──────── EXERCISE DATA ────────
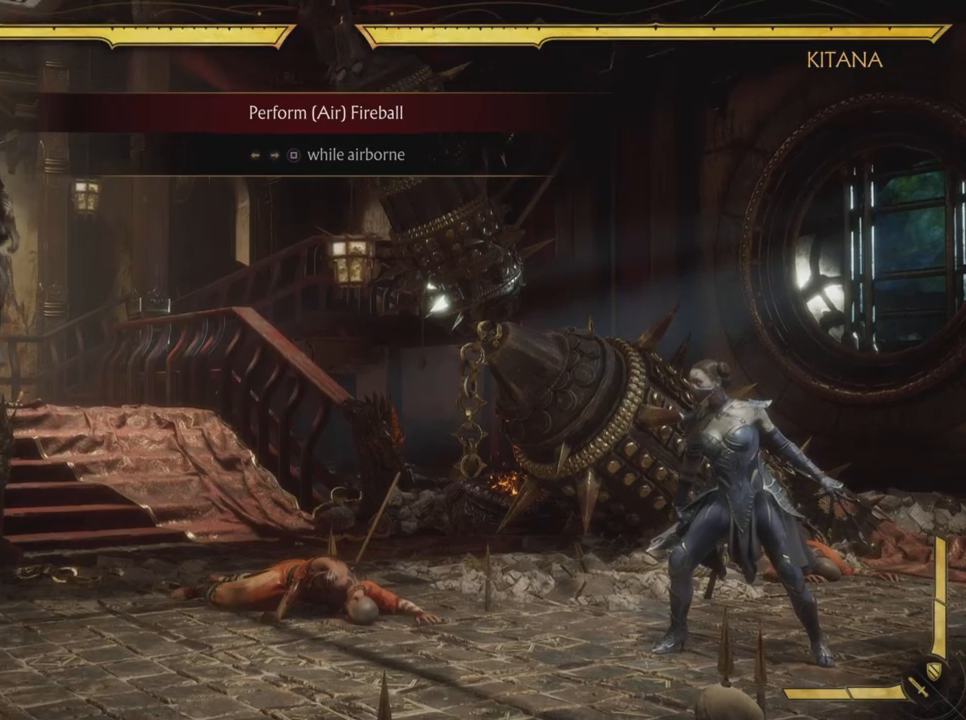
{"buttons": [], "left_stick": "center", "events": [[33, "DPAD_DOWN", "up"], [100, "SQUARE", "down"], [134, "DPAD_RIGHT", "up"], [284, "SQUARE", "up"]]}
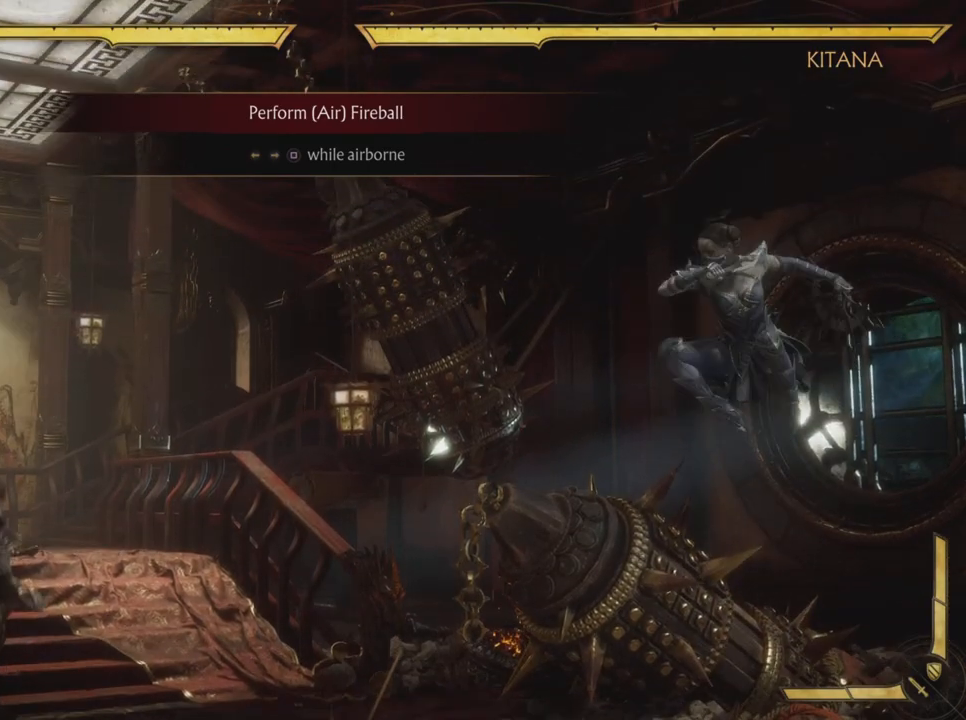
{"buttons": [], "left_stick": "center", "events": []}
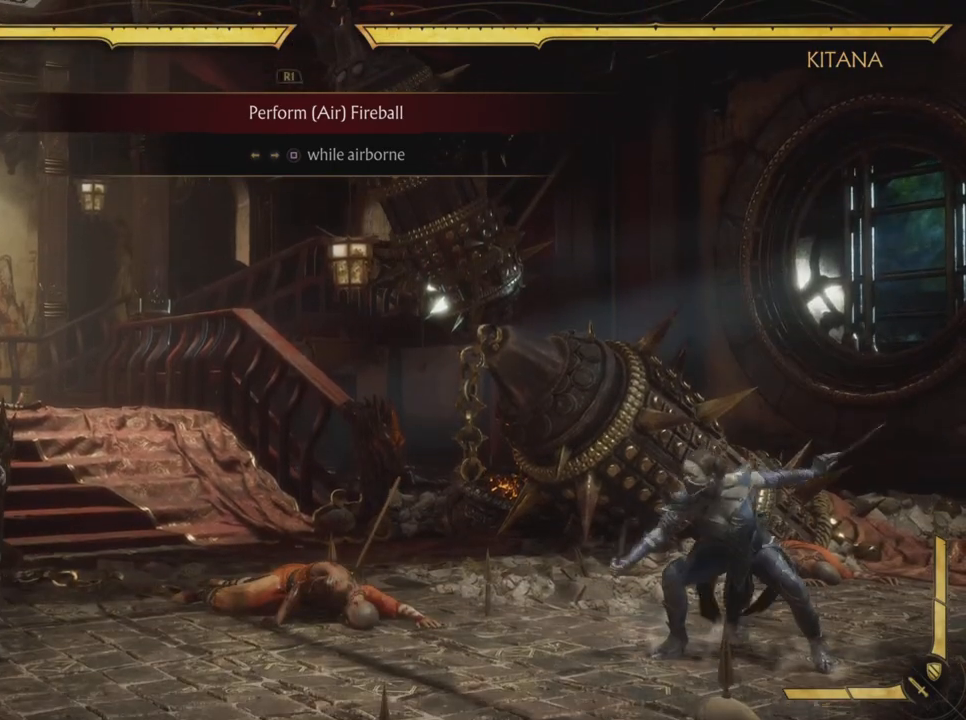
{"buttons": [], "left_stick": "center", "events": []}
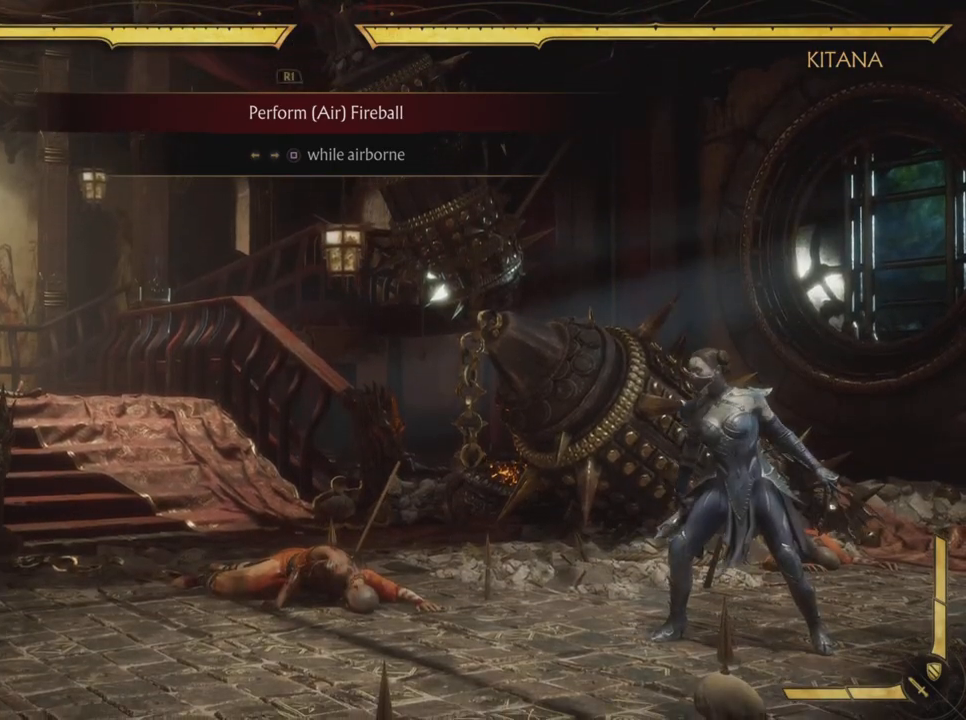
{"buttons": ["SQUARE"], "left_stick": "center", "events": [[33, "DPAD_LEFT", "down"], [33, "DPAD_UP", "down"], [166, "DPAD_UP", "up"], [183, "DPAD_LEFT", "up"], [233, "DPAD_LEFT", "down"], [300, "DPAD_LEFT", "up"], [300, "DPAD_RIGHT", "down"], [350, "SQUARE", "down"], [433, "DPAD_RIGHT", "up"]]}
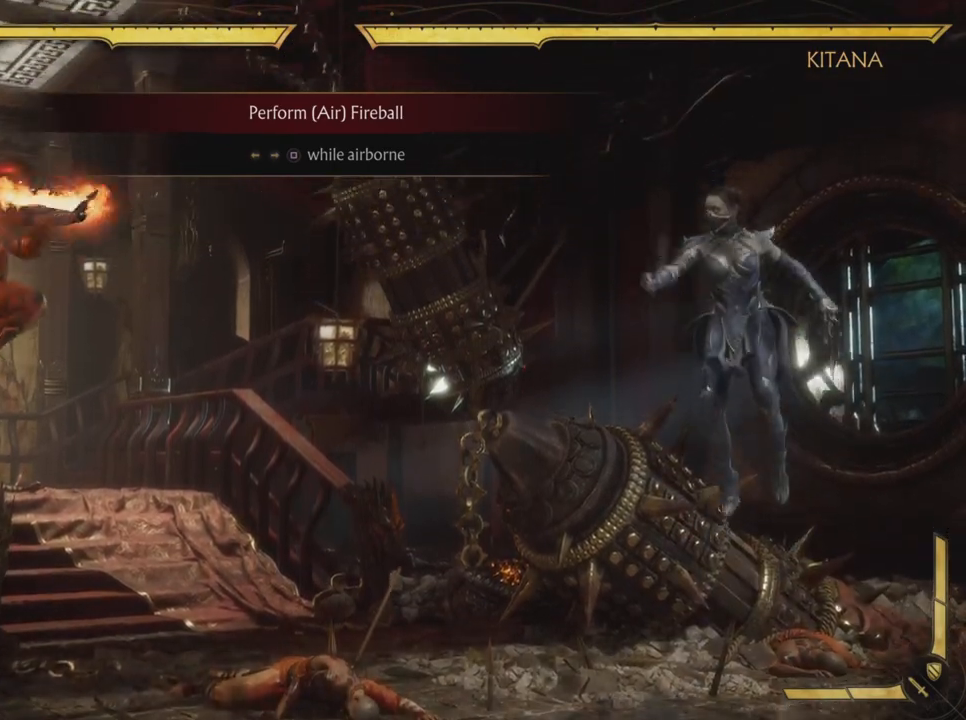
{"buttons": [], "left_stick": "center", "events": [[50, "SQUARE", "up"]]}
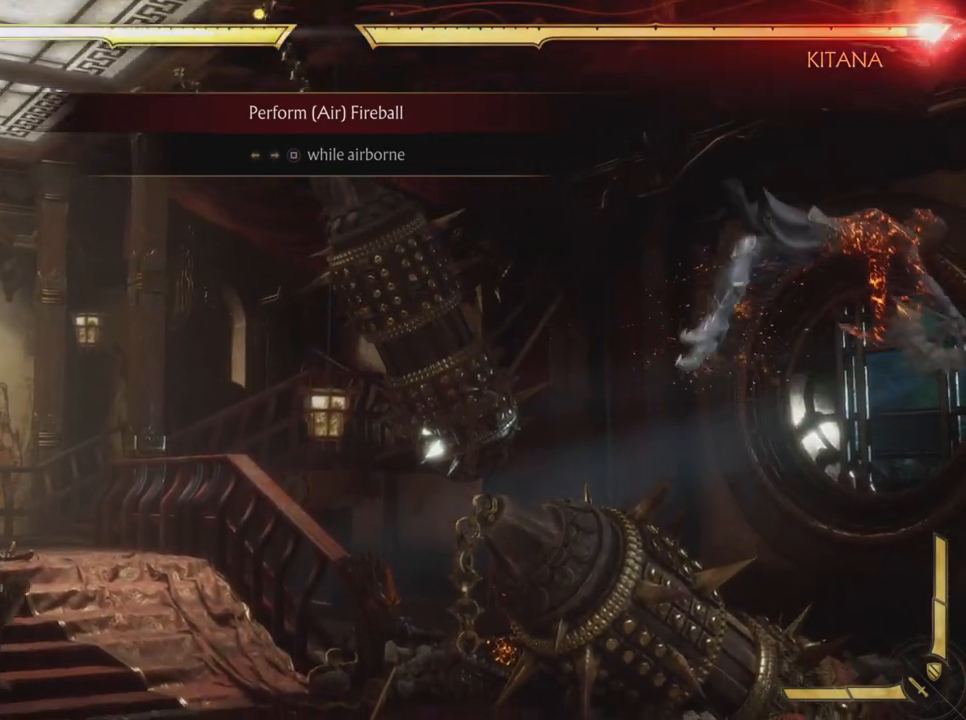
{"buttons": [], "left_stick": "center", "events": []}
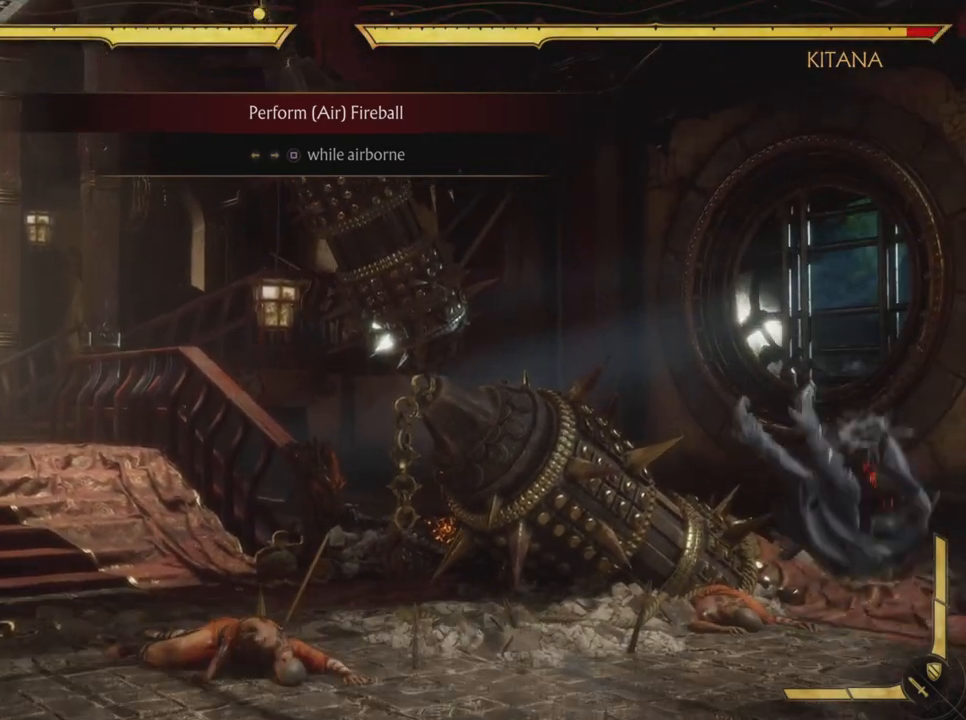
{"buttons": [], "left_stick": "center", "events": []}
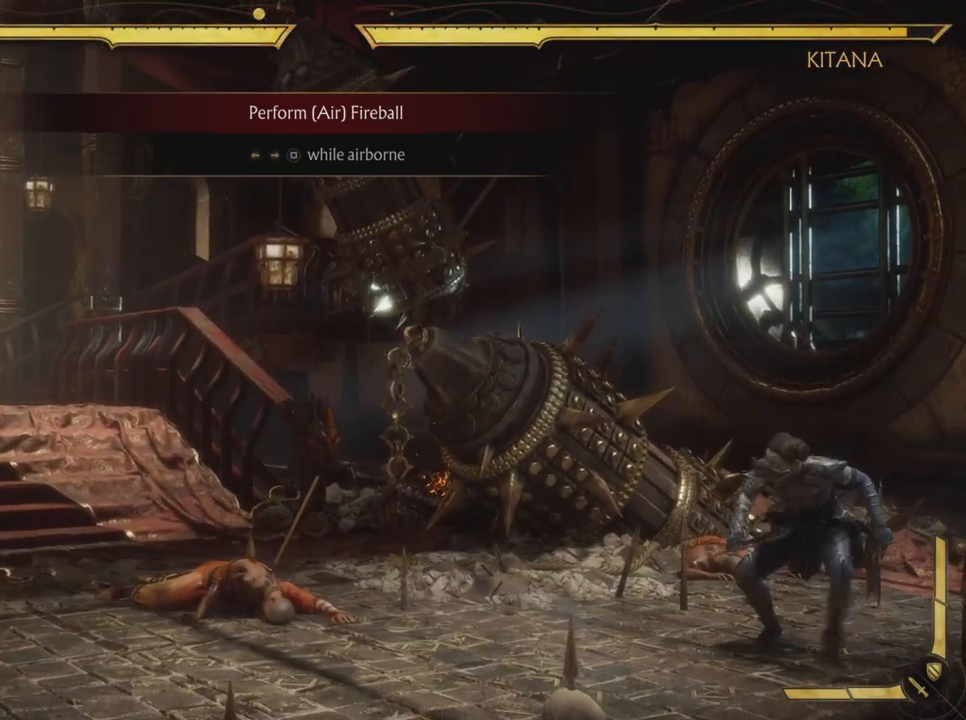
{"buttons": [], "left_stick": "center", "events": []}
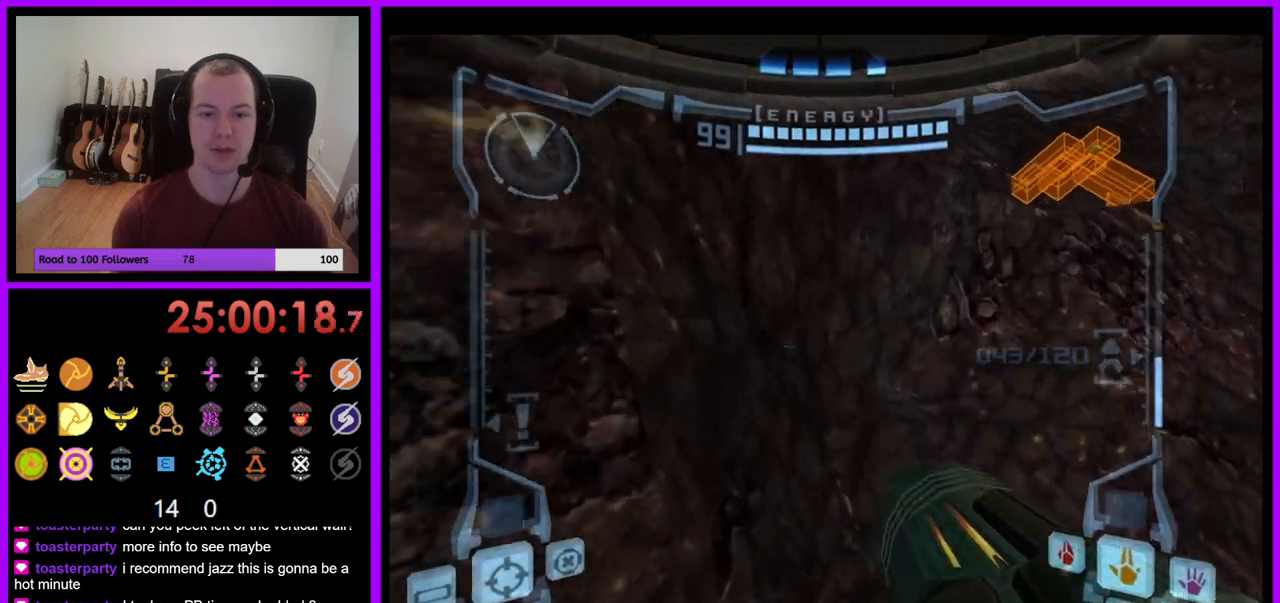
Gameplay with a controller (Nintendo layout); each line is a JSON object with the inputs held at the frame after it. "events" lists button and stick changes between this image and that frame as [ms after this image, input, new state], when the widget could be followed in between. Not read: L3 R1 R3 START.
{"buttons": [], "left_stick": "right", "right_stick": "center", "events": []}
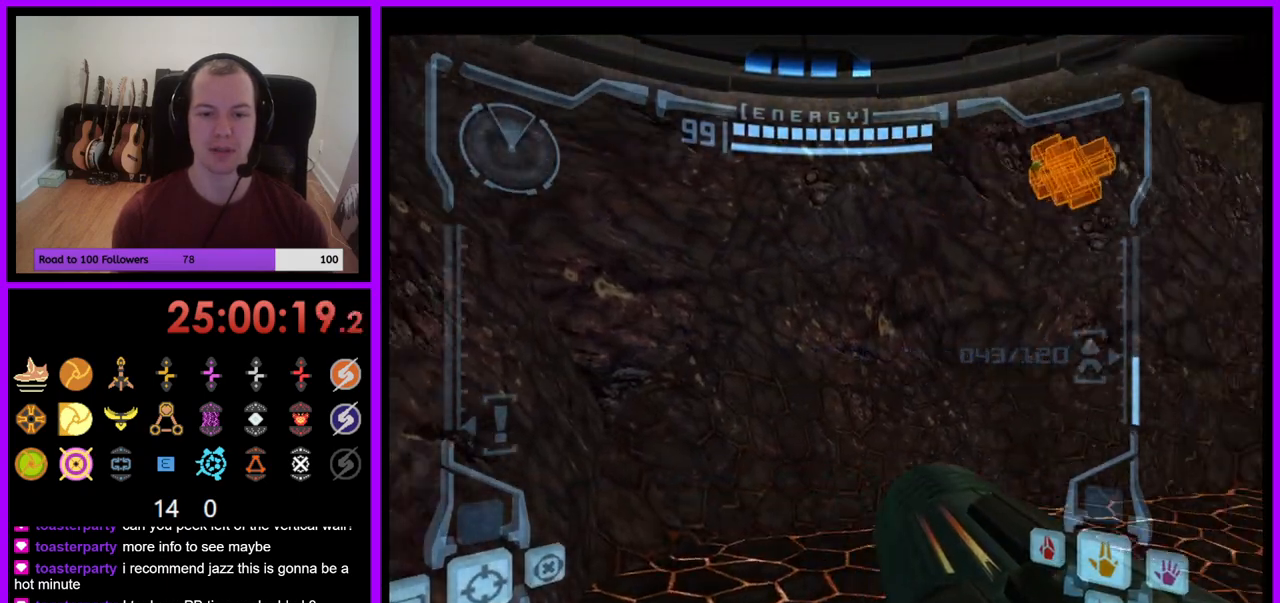
{"buttons": [], "left_stick": "down", "right_stick": "center", "events": [[383, "left_stick", "center"], [483, "left_stick", "down"]]}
────────
§ TASK GOAL: Working from the line containing "Gameplay with a" to the last line of the data, retype every line exactly, both ends included, and leave out all pictures.

§ ANSWER TO THE EXERCISE:
Gameplay with a controller (Nintendo layout); each line is a JSON object with the inputs held at the frame after it. "events" lists button and stick changes between this image and that frame as [ms after this image, input, new state], when the widget could be followed in between. Not read: L3 R1 R3 START.
{"buttons": [], "left_stick": "right", "right_stick": "center", "events": []}
{"buttons": [], "left_stick": "down", "right_stick": "center", "events": [[383, "left_stick", "center"], [483, "left_stick", "down"]]}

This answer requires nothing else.